COPD: Overview of Definitions, Epidemiology, and Factors Influencing Its Development: Risk Factors for COPD
Whatever the causes for limitation of expiratory airflow, its presence has serious prognostic significance. In this regard, lung function, measured as the FEV1? increases into young adulthood, then decreases. In normal nonsmokers, the rate of decline in FEVX is about 20 mL/yr or about 1 L over a 50-year adult life span. Smokers have a more rapid decline which, on average, is twice that of normal nonsmokers. While this is often asymptomatic, this limitation of expiratory airflow is strongly associated with all-cause mortality. In about 15% of smokers, lung function declines at a rate more rapid than that in the average smoker. As a result, lung function can decline below 2 L, at which point the individual often develops symptoms, usually dyspnea on exertion. Symptoms related to airflow limitation are generally progressive with further loss of lung function. Individuals often experience severe limitation in physical performance when the FEV1 declines below 1 L. mycanadianpharmacy
Risk Factors for COPD
The natural history of COPD, therefore, is strongly influenced by the rate of decline in FEVr One major factor influencing this rate of decline is cigarette smoking. The rate of decline shows a very strong relationship with smoking and with the amount smoked. For individuals smoking a given amount, however, the rate of decline can be quite variable. The factors influencing this variability are generally undetermined. Exposures other than cigarette smoke likely play a role as certain occupational exposures also have been associated with an accelerated rate of decline. Not all of the determinants of rate of decline of FEVX are external, however. Importantly, individuals who have limitation of airflow, that is they presumably have experienced an accelerated rate of decline in the past, are likely to experience an accelerated rate of decline in the future.
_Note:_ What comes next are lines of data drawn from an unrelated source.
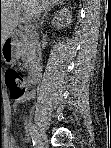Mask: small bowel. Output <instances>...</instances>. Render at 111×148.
Segmentation results:
<instances>
[{"label":"small bowel","mask_w":111,"mask_h":148,"mask_svg":"<svg viewBox=\"0 0 111 148\" xmlns=\"http://www.w3.org/2000/svg\"><path fill=\"white\" fill-rule=\"evenodd\" d=\"M15 110H17L16 107H15ZM8 147H13V140L12 139L8 140Z\"/></svg>","instance_id":"small-bowel-1"}]
</instances>
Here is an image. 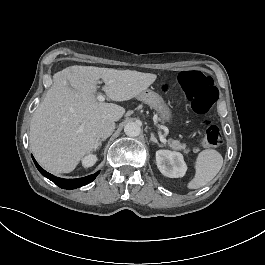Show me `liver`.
Instances as JSON below:
<instances>
[{"mask_svg":"<svg viewBox=\"0 0 265 265\" xmlns=\"http://www.w3.org/2000/svg\"><path fill=\"white\" fill-rule=\"evenodd\" d=\"M107 97L125 101L136 97L157 78L151 73L94 66H70L53 76V84L34 111L30 147L39 164L52 173H69L96 143L103 120L118 121L125 109L98 102L99 79Z\"/></svg>","mask_w":265,"mask_h":265,"instance_id":"liver-1","label":"liver"}]
</instances>
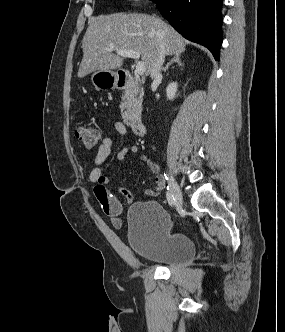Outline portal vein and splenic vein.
<instances>
[{
	"instance_id": "18ae733b",
	"label": "portal vein and splenic vein",
	"mask_w": 285,
	"mask_h": 332,
	"mask_svg": "<svg viewBox=\"0 0 285 332\" xmlns=\"http://www.w3.org/2000/svg\"><path fill=\"white\" fill-rule=\"evenodd\" d=\"M107 51H116V53L121 57H128L133 59H139L140 53L133 50H115L114 48H106ZM145 72V64L142 61H138L136 65V73L138 75H143Z\"/></svg>"
}]
</instances>
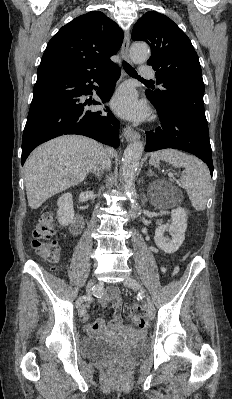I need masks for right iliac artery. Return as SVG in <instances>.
Returning <instances> with one entry per match:
<instances>
[{"mask_svg":"<svg viewBox=\"0 0 232 399\" xmlns=\"http://www.w3.org/2000/svg\"><path fill=\"white\" fill-rule=\"evenodd\" d=\"M91 299H92V296L89 294L81 295L76 301V307L78 308L81 305V303H83L86 300H91Z\"/></svg>","mask_w":232,"mask_h":399,"instance_id":"82829eb1","label":"right iliac artery"}]
</instances>
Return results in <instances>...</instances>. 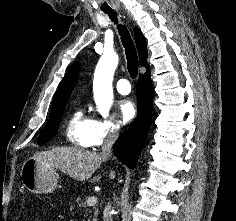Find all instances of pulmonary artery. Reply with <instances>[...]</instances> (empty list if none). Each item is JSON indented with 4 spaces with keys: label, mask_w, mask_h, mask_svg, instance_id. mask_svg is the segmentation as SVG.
<instances>
[{
    "label": "pulmonary artery",
    "mask_w": 236,
    "mask_h": 221,
    "mask_svg": "<svg viewBox=\"0 0 236 221\" xmlns=\"http://www.w3.org/2000/svg\"><path fill=\"white\" fill-rule=\"evenodd\" d=\"M116 89H117L118 93H120L122 95H127L131 91V86H130V83L127 79H119L116 82Z\"/></svg>",
    "instance_id": "pulmonary-artery-1"
}]
</instances>
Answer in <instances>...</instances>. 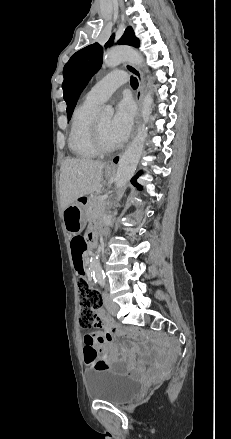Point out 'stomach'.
Here are the masks:
<instances>
[{
    "mask_svg": "<svg viewBox=\"0 0 231 439\" xmlns=\"http://www.w3.org/2000/svg\"><path fill=\"white\" fill-rule=\"evenodd\" d=\"M113 173V170L109 167H105V175L111 176ZM81 200V201H79ZM86 198L81 197L78 200H76L75 203L71 204L64 210V225L66 230L70 234H76L78 231H80L83 227V221L82 218L79 217L80 212L83 210L84 202Z\"/></svg>",
    "mask_w": 231,
    "mask_h": 439,
    "instance_id": "1",
    "label": "stomach"
}]
</instances>
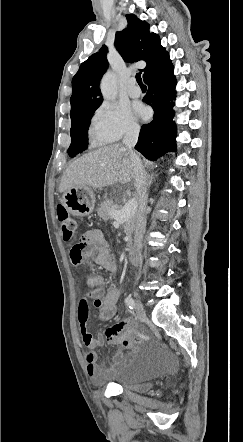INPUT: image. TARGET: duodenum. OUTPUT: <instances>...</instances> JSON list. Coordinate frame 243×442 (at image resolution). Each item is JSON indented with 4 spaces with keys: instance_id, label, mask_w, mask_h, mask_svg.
<instances>
[{
    "instance_id": "duodenum-1",
    "label": "duodenum",
    "mask_w": 243,
    "mask_h": 442,
    "mask_svg": "<svg viewBox=\"0 0 243 442\" xmlns=\"http://www.w3.org/2000/svg\"><path fill=\"white\" fill-rule=\"evenodd\" d=\"M128 260L131 264L135 265L138 263V254L133 248H129L127 251Z\"/></svg>"
}]
</instances>
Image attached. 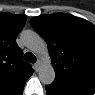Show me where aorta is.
Wrapping results in <instances>:
<instances>
[{
	"mask_svg": "<svg viewBox=\"0 0 95 95\" xmlns=\"http://www.w3.org/2000/svg\"><path fill=\"white\" fill-rule=\"evenodd\" d=\"M21 40L26 47L43 57L38 73L39 79L44 85L51 84L55 79V71L44 39L32 30H25L21 34Z\"/></svg>",
	"mask_w": 95,
	"mask_h": 95,
	"instance_id": "obj_1",
	"label": "aorta"
}]
</instances>
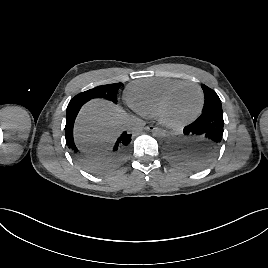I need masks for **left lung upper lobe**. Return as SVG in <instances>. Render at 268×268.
<instances>
[{"instance_id": "5c2ea615", "label": "left lung upper lobe", "mask_w": 268, "mask_h": 268, "mask_svg": "<svg viewBox=\"0 0 268 268\" xmlns=\"http://www.w3.org/2000/svg\"><path fill=\"white\" fill-rule=\"evenodd\" d=\"M202 89L204 91V96H205V104L202 110V114L206 112H223L222 111V105H221V100L218 97V95L207 87L206 85H202Z\"/></svg>"}]
</instances>
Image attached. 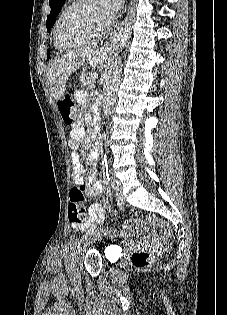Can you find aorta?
Listing matches in <instances>:
<instances>
[{
  "label": "aorta",
  "instance_id": "obj_1",
  "mask_svg": "<svg viewBox=\"0 0 227 315\" xmlns=\"http://www.w3.org/2000/svg\"><path fill=\"white\" fill-rule=\"evenodd\" d=\"M128 37L127 33L120 32L116 34L112 40V45L117 55L111 63L104 85L103 112L105 116H109L111 114L116 100V93L120 84L122 71V58L119 53L128 40Z\"/></svg>",
  "mask_w": 227,
  "mask_h": 315
}]
</instances>
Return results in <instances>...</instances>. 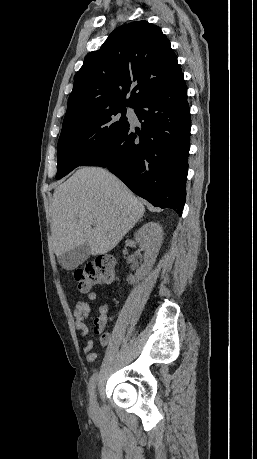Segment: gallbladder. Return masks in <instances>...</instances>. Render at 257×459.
I'll return each instance as SVG.
<instances>
[{
    "label": "gallbladder",
    "instance_id": "1",
    "mask_svg": "<svg viewBox=\"0 0 257 459\" xmlns=\"http://www.w3.org/2000/svg\"><path fill=\"white\" fill-rule=\"evenodd\" d=\"M90 256V247L84 243L58 256L59 264L66 270H73L85 262Z\"/></svg>",
    "mask_w": 257,
    "mask_h": 459
}]
</instances>
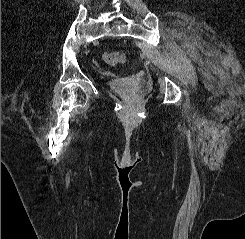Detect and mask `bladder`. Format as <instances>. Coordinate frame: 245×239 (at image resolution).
I'll return each mask as SVG.
<instances>
[{
	"instance_id": "31cf9c89",
	"label": "bladder",
	"mask_w": 245,
	"mask_h": 239,
	"mask_svg": "<svg viewBox=\"0 0 245 239\" xmlns=\"http://www.w3.org/2000/svg\"><path fill=\"white\" fill-rule=\"evenodd\" d=\"M110 87L117 93L125 95H136L143 91L144 84H137L130 78L113 80L109 83Z\"/></svg>"
}]
</instances>
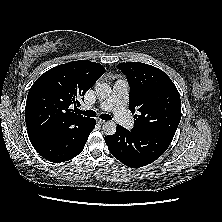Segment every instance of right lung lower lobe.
I'll use <instances>...</instances> for the list:
<instances>
[{"instance_id":"98d812e1","label":"right lung lower lobe","mask_w":222,"mask_h":222,"mask_svg":"<svg viewBox=\"0 0 222 222\" xmlns=\"http://www.w3.org/2000/svg\"><path fill=\"white\" fill-rule=\"evenodd\" d=\"M96 120H90L80 128L58 132L49 138L38 141L33 145L35 150L46 160L54 163L68 161L84 149L90 132L95 128Z\"/></svg>"}]
</instances>
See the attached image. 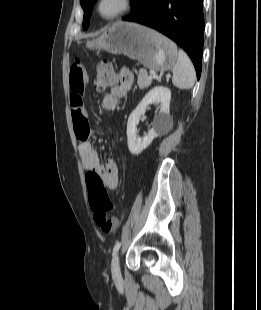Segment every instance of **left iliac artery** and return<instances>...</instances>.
Here are the masks:
<instances>
[{"instance_id": "1", "label": "left iliac artery", "mask_w": 261, "mask_h": 310, "mask_svg": "<svg viewBox=\"0 0 261 310\" xmlns=\"http://www.w3.org/2000/svg\"><path fill=\"white\" fill-rule=\"evenodd\" d=\"M120 246H121V243H120V242H117V243L115 244V246H114V248H113V254H115V253L119 250Z\"/></svg>"}]
</instances>
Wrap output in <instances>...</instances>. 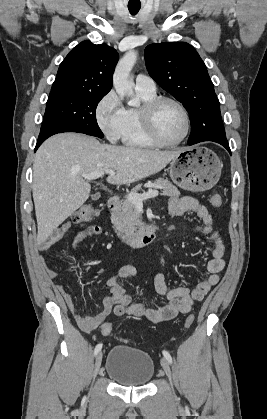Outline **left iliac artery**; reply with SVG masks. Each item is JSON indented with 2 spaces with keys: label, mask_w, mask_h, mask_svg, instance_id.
<instances>
[{
  "label": "left iliac artery",
  "mask_w": 267,
  "mask_h": 419,
  "mask_svg": "<svg viewBox=\"0 0 267 419\" xmlns=\"http://www.w3.org/2000/svg\"><path fill=\"white\" fill-rule=\"evenodd\" d=\"M163 355H164V357L166 358V360L170 363V364H172V357H171V355L169 354V352H167V351H163Z\"/></svg>",
  "instance_id": "left-iliac-artery-1"
}]
</instances>
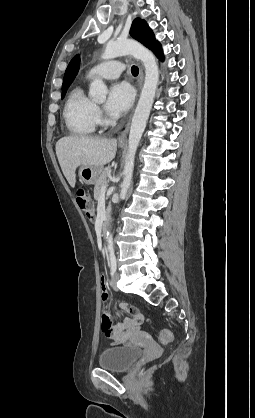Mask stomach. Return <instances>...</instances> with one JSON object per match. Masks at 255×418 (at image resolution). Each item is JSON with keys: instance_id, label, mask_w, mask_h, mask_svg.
Masks as SVG:
<instances>
[{"instance_id": "0dacf381", "label": "stomach", "mask_w": 255, "mask_h": 418, "mask_svg": "<svg viewBox=\"0 0 255 418\" xmlns=\"http://www.w3.org/2000/svg\"><path fill=\"white\" fill-rule=\"evenodd\" d=\"M102 171L103 168L100 166H81L79 169V178L86 184H92L97 180Z\"/></svg>"}]
</instances>
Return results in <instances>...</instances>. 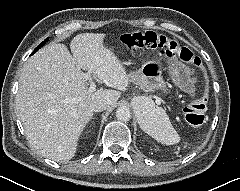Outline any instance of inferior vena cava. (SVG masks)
I'll return each instance as SVG.
<instances>
[{
	"mask_svg": "<svg viewBox=\"0 0 240 191\" xmlns=\"http://www.w3.org/2000/svg\"><path fill=\"white\" fill-rule=\"evenodd\" d=\"M107 108H108L107 103H105V102H97V103H95L93 105L92 110H93V112H101V111H103V110H105Z\"/></svg>",
	"mask_w": 240,
	"mask_h": 191,
	"instance_id": "1",
	"label": "inferior vena cava"
}]
</instances>
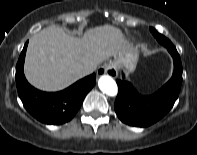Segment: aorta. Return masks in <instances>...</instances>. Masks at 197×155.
Returning <instances> with one entry per match:
<instances>
[{
  "label": "aorta",
  "mask_w": 197,
  "mask_h": 155,
  "mask_svg": "<svg viewBox=\"0 0 197 155\" xmlns=\"http://www.w3.org/2000/svg\"><path fill=\"white\" fill-rule=\"evenodd\" d=\"M98 86L103 93L109 96H115L118 92L116 82L108 75H103L99 78Z\"/></svg>",
  "instance_id": "762f6f07"
}]
</instances>
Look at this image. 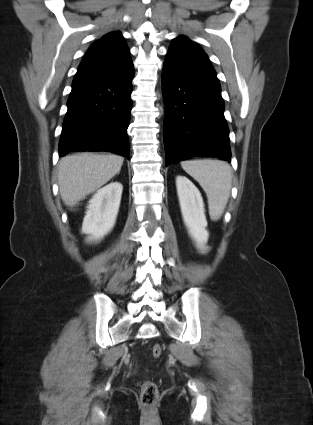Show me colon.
I'll list each match as a JSON object with an SVG mask.
<instances>
[{"mask_svg":"<svg viewBox=\"0 0 313 425\" xmlns=\"http://www.w3.org/2000/svg\"><path fill=\"white\" fill-rule=\"evenodd\" d=\"M162 354V346L155 344L152 347V356L159 358ZM159 398L158 388L155 383L146 381L143 383L140 392V399L143 406L151 408L156 405Z\"/></svg>","mask_w":313,"mask_h":425,"instance_id":"1","label":"colon"}]
</instances>
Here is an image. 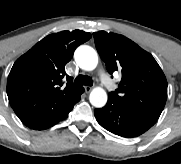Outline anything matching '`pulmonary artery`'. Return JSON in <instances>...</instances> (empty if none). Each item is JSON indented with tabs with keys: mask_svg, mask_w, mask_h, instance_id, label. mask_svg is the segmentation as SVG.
I'll list each match as a JSON object with an SVG mask.
<instances>
[{
	"mask_svg": "<svg viewBox=\"0 0 181 164\" xmlns=\"http://www.w3.org/2000/svg\"><path fill=\"white\" fill-rule=\"evenodd\" d=\"M100 76H101L102 78H104V77H105L104 72H100Z\"/></svg>",
	"mask_w": 181,
	"mask_h": 164,
	"instance_id": "pulmonary-artery-1",
	"label": "pulmonary artery"
}]
</instances>
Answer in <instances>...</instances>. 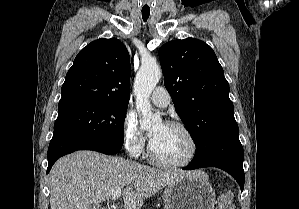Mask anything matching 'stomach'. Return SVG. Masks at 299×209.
I'll return each mask as SVG.
<instances>
[{"label": "stomach", "instance_id": "obj_1", "mask_svg": "<svg viewBox=\"0 0 299 209\" xmlns=\"http://www.w3.org/2000/svg\"><path fill=\"white\" fill-rule=\"evenodd\" d=\"M165 209H214L215 191L202 171H193L168 185L163 193Z\"/></svg>", "mask_w": 299, "mask_h": 209}]
</instances>
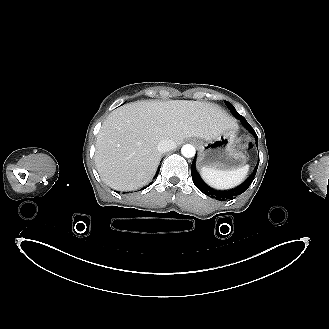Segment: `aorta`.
I'll return each mask as SVG.
<instances>
[{
	"instance_id": "1",
	"label": "aorta",
	"mask_w": 329,
	"mask_h": 329,
	"mask_svg": "<svg viewBox=\"0 0 329 329\" xmlns=\"http://www.w3.org/2000/svg\"><path fill=\"white\" fill-rule=\"evenodd\" d=\"M181 153L186 158H191L195 155V148L193 145L186 144L181 148Z\"/></svg>"
}]
</instances>
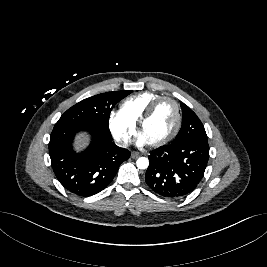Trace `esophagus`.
Listing matches in <instances>:
<instances>
[{
  "label": "esophagus",
  "instance_id": "obj_1",
  "mask_svg": "<svg viewBox=\"0 0 267 267\" xmlns=\"http://www.w3.org/2000/svg\"><path fill=\"white\" fill-rule=\"evenodd\" d=\"M139 156H140V155H139V153H137V152H132V153H131V157H132V159H137Z\"/></svg>",
  "mask_w": 267,
  "mask_h": 267
}]
</instances>
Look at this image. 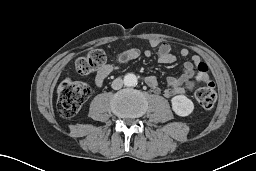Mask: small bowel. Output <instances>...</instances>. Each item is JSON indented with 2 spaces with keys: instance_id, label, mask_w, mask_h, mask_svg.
<instances>
[{
  "instance_id": "small-bowel-1",
  "label": "small bowel",
  "mask_w": 256,
  "mask_h": 171,
  "mask_svg": "<svg viewBox=\"0 0 256 171\" xmlns=\"http://www.w3.org/2000/svg\"><path fill=\"white\" fill-rule=\"evenodd\" d=\"M150 46L152 49L157 50L158 60L161 64L168 65L175 61V56L172 53V47L169 43L162 42L158 39H152L150 41ZM147 54L150 55L151 51H147ZM180 55L182 57H187L189 55V50L187 48H182L180 50ZM138 56L139 50L132 48L120 54L115 62L104 64L96 73L95 85L97 87H102L105 79L109 75L117 71L122 64L135 60ZM200 63L201 59L198 55H194L191 61L185 62L179 76L169 77L167 79L163 92L164 96L169 98L174 95L185 94L193 91L198 84V81L194 79V67L198 66ZM145 82L154 92L159 91V83L154 76L147 77Z\"/></svg>"
}]
</instances>
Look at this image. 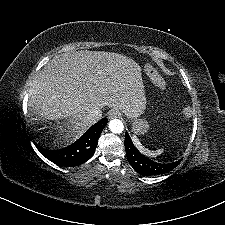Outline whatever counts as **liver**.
I'll list each match as a JSON object with an SVG mask.
<instances>
[{
	"instance_id": "obj_1",
	"label": "liver",
	"mask_w": 225,
	"mask_h": 225,
	"mask_svg": "<svg viewBox=\"0 0 225 225\" xmlns=\"http://www.w3.org/2000/svg\"><path fill=\"white\" fill-rule=\"evenodd\" d=\"M140 71L133 59L114 52L63 53L35 76L29 106L45 119L72 117L70 123L76 124L72 130L79 133L96 121V116L85 114L94 102L137 116L145 104Z\"/></svg>"
}]
</instances>
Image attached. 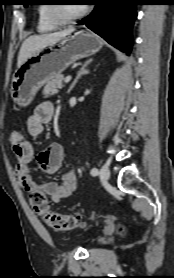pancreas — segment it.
<instances>
[{
	"instance_id": "cf45deb5",
	"label": "pancreas",
	"mask_w": 174,
	"mask_h": 278,
	"mask_svg": "<svg viewBox=\"0 0 174 278\" xmlns=\"http://www.w3.org/2000/svg\"><path fill=\"white\" fill-rule=\"evenodd\" d=\"M64 80V76L63 75H57L54 78H52L51 80H49L46 84V86L43 89V95L45 97H49L52 95H55L56 93H58L59 89H62L63 87V82Z\"/></svg>"
}]
</instances>
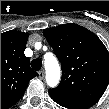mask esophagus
<instances>
[{
    "mask_svg": "<svg viewBox=\"0 0 109 109\" xmlns=\"http://www.w3.org/2000/svg\"><path fill=\"white\" fill-rule=\"evenodd\" d=\"M44 75H45L44 70H41V71L38 72V76H39L40 79H43Z\"/></svg>",
    "mask_w": 109,
    "mask_h": 109,
    "instance_id": "34e87169",
    "label": "esophagus"
}]
</instances>
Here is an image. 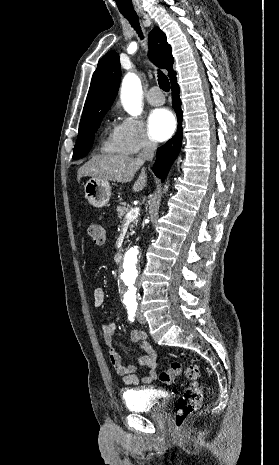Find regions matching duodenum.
<instances>
[{
	"mask_svg": "<svg viewBox=\"0 0 279 465\" xmlns=\"http://www.w3.org/2000/svg\"><path fill=\"white\" fill-rule=\"evenodd\" d=\"M123 259V252L122 251H118L115 256H114V260L116 263H120Z\"/></svg>",
	"mask_w": 279,
	"mask_h": 465,
	"instance_id": "410a0bca",
	"label": "duodenum"
}]
</instances>
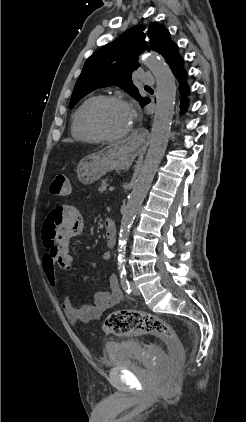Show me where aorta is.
<instances>
[{"label":"aorta","mask_w":246,"mask_h":422,"mask_svg":"<svg viewBox=\"0 0 246 422\" xmlns=\"http://www.w3.org/2000/svg\"><path fill=\"white\" fill-rule=\"evenodd\" d=\"M143 62L152 71L156 79V111L151 129L149 149L122 214L118 243V265L120 267L124 266L126 244L131 225L164 156L170 136L176 99L175 80L164 59L156 54H148L143 58Z\"/></svg>","instance_id":"762f6f07"}]
</instances>
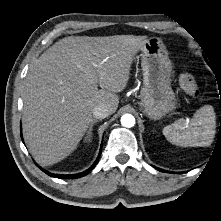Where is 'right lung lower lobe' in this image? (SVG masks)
<instances>
[{
    "label": "right lung lower lobe",
    "mask_w": 221,
    "mask_h": 221,
    "mask_svg": "<svg viewBox=\"0 0 221 221\" xmlns=\"http://www.w3.org/2000/svg\"><path fill=\"white\" fill-rule=\"evenodd\" d=\"M101 154V152H100ZM98 161V158L96 160V162L89 168L87 169L86 171L82 172V173H79V174H74V175H58V174H51L43 169H41L42 171H44L46 174H48L49 176H52V177H55V178H60V179H75V178H79V177H82V176H85L87 175L93 168L94 166L96 165Z\"/></svg>",
    "instance_id": "1"
}]
</instances>
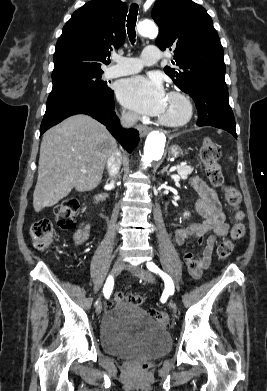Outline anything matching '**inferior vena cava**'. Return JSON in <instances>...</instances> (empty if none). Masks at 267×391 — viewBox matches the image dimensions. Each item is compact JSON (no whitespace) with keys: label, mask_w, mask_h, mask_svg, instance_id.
<instances>
[{"label":"inferior vena cava","mask_w":267,"mask_h":391,"mask_svg":"<svg viewBox=\"0 0 267 391\" xmlns=\"http://www.w3.org/2000/svg\"><path fill=\"white\" fill-rule=\"evenodd\" d=\"M139 116L132 112L123 113L121 117V124L125 128L134 126ZM122 162V155L117 147H115L107 161L108 173L110 177L115 178L118 175Z\"/></svg>","instance_id":"602c4592"}]
</instances>
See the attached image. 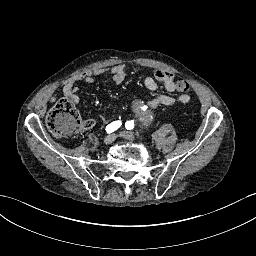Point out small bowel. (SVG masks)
<instances>
[{
	"mask_svg": "<svg viewBox=\"0 0 256 256\" xmlns=\"http://www.w3.org/2000/svg\"><path fill=\"white\" fill-rule=\"evenodd\" d=\"M110 73L112 80L120 85L124 82L126 78V66L123 64L116 65L110 69L106 68H96L93 70H89L83 73H80L64 83L63 93L64 95L75 105H78L80 102L78 92V82H84L91 84L95 81V79L103 74ZM182 80L176 81L174 74L167 71L158 69L156 70L152 76H148L145 78L144 83L148 90L156 91L158 88V82H160L167 94L158 95L152 102L147 104V109L152 112L157 111L161 106H170L174 103H188L190 101V96L186 93L187 90H184L179 86ZM178 91L181 92L177 97H173L170 94ZM56 100L55 96H52L51 101L54 102ZM103 121L106 120L105 117L101 116Z\"/></svg>",
	"mask_w": 256,
	"mask_h": 256,
	"instance_id": "obj_1",
	"label": "small bowel"
}]
</instances>
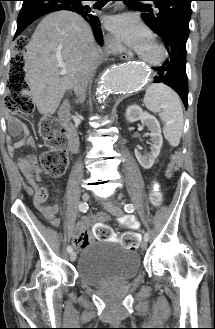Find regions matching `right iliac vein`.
Returning <instances> with one entry per match:
<instances>
[{"label":"right iliac vein","instance_id":"obj_1","mask_svg":"<svg viewBox=\"0 0 215 329\" xmlns=\"http://www.w3.org/2000/svg\"><path fill=\"white\" fill-rule=\"evenodd\" d=\"M89 198H90V196H89V194L88 193H83L82 194V199H83V201H88L89 200ZM76 252H74V251H72L71 253H70V260L72 261V262H74L75 260H76Z\"/></svg>","mask_w":215,"mask_h":329}]
</instances>
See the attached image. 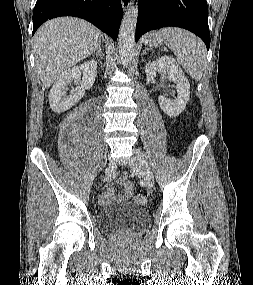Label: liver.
Here are the masks:
<instances>
[{
  "instance_id": "obj_1",
  "label": "liver",
  "mask_w": 253,
  "mask_h": 285,
  "mask_svg": "<svg viewBox=\"0 0 253 285\" xmlns=\"http://www.w3.org/2000/svg\"><path fill=\"white\" fill-rule=\"evenodd\" d=\"M102 33L74 17L47 21L34 36V54L40 80L49 88L58 76L86 58L101 44Z\"/></svg>"
}]
</instances>
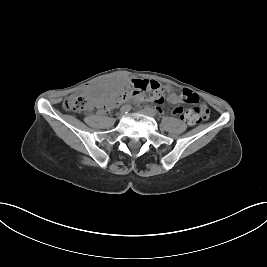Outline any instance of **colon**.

This observation has been termed the “horse racing effect” and implies that the features which lead to an accelerated rate of decline in FEV1 are likely present throughout the lifetime of the individual. While a number of such factors likely exist, the only factor well established at the present time is deficiency of arprotease inhibitor. Lack of this serum protein, which can be inherited as an autosomal recessive trait, can be associated with accelerated rate of development of emphysema in nonsmokers and a markedly accelerated rate in smokers. Description of this condition has led to the concept that proteolytic activity in excess of antiprotease-protective mechanisms can lead to the damage and destruction of the alveolar walls that characterize emphysema.